Tailoring to the End User

Finally, the model can be further optimized for efficiency by customizing it for an individual user. While the specifics of deployment may vary, the general idea is that an application would form a user profile based on key frequency bands identified in a provided audiogram and user-defined preferences. It would then use the profile to prune parameters within the model (trained but not yet quantized) that are related to bands for which the user does not require adjustment (this would have to be mapped during training).

The application would then quantize the pruned model before packaging it for installation on the appropriate device. During installation, customized settings would be applied to features such as band-pass filters in preprocessing and gain adjustments in post-processing.

Practical Application

Let’s look at how the model with its input and output pipelines might handle an audio sample.

Raw input: a 1-second audio sample of a person saying “Hello!”

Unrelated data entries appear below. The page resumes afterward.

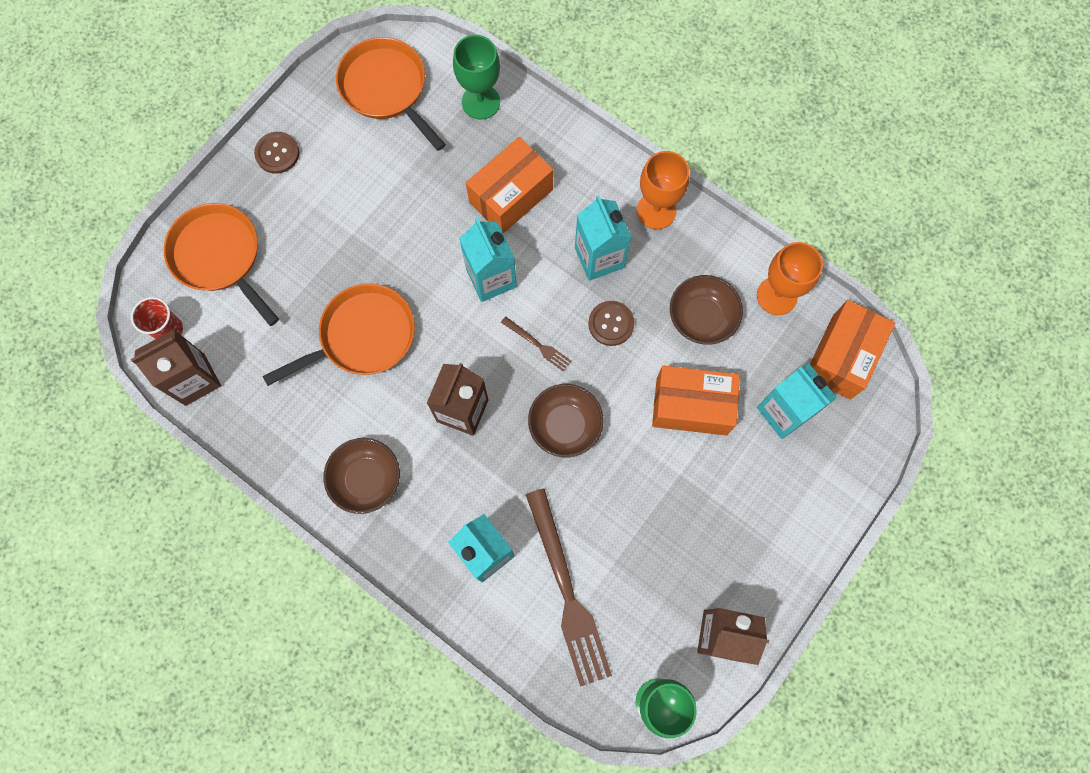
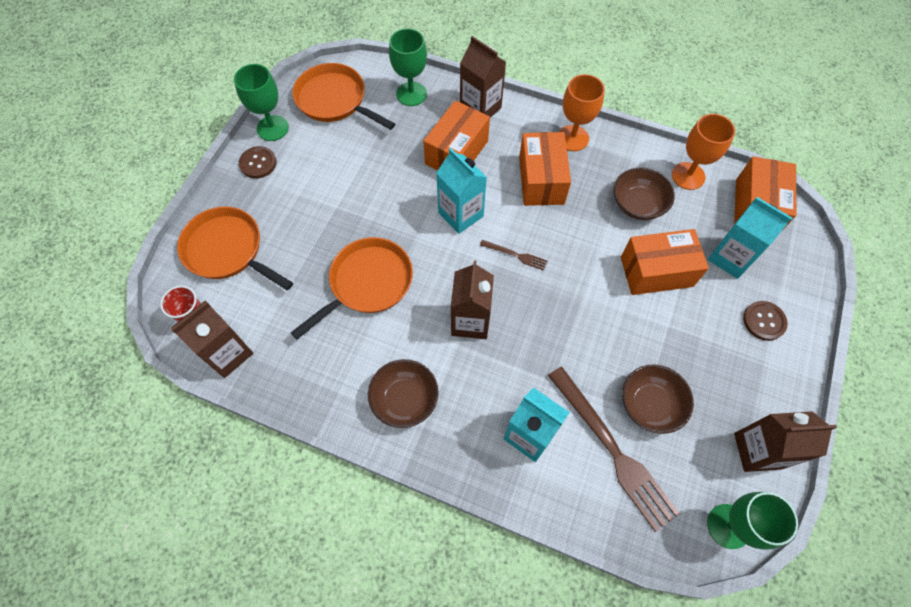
camera: 15 degrees left, 10 degrees down
(304, 110) = (272, 128): none -> green goblet
(558, 142) = (480, 108): none -> brown carton
(565, 425) = (560, 312): brown bowl -> brown bowl (650, 404)
(599, 257) = (541, 180): turquoise carton -> orange box
(611, 324) = (568, 225): brown button -> brown button (764, 321)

Constraint: the user’s profile indicates moderate hearing loss in the 3.5-8kHz range

  1. Preprocessing
    1. As audio begins streaming in, a band-pass filter is applied for 3.5-8kHz.
    2. The filtered audio stream is divided into 25ms frames sampled every 10ms, resulting in a 15ms overlap. Every three frames, the preprocessor advances the frames to the next step.
    3. MFCCs are calculated for each frame, keeping the first 13 as they define the spectral “shape” of the frame.
    4. The MFCC vectors are combined into a 3x13 matrix, the 2D tensor of shape (T, F) to be used as input where T is the number of frames and F is the number of coefficients.
  2. Input: the 2D tensor is received and passed to the temporal feature extraction group.
  3. Temporal feature extraction: the DSC layers scan the sequence of frames and extract multi-resolution features from each frame and channel. They output a tensor of shape (T, C) where C is the number of output channels per frame. In this example, let’s say 16 channels are output, so the tensor is of shape (3,16).
  4. Temporal context: the unidirectional GRU layer processes the 3-frame sequence, maintaining contextual memory and identifying patterns over time. It outputs a tensor of shape (3,32).
  5. Attention: in the attention layer, each frame is given an importance score, and a context vector is generated for the entire sequence with a length of 32.
  6. Output: the dense layer maps the context vector to a single logit, and the sigmoid activation converts the logit to a probability between 0 and 1.
  7. Postprocessing
    1. The model’s output is compared to the threshold value of 0.5.
    2. Smart gain adjustments are applied based on the result of thresholding and the user’s hearing profile.
    3. Smoothing is applied to speech-positive sequences.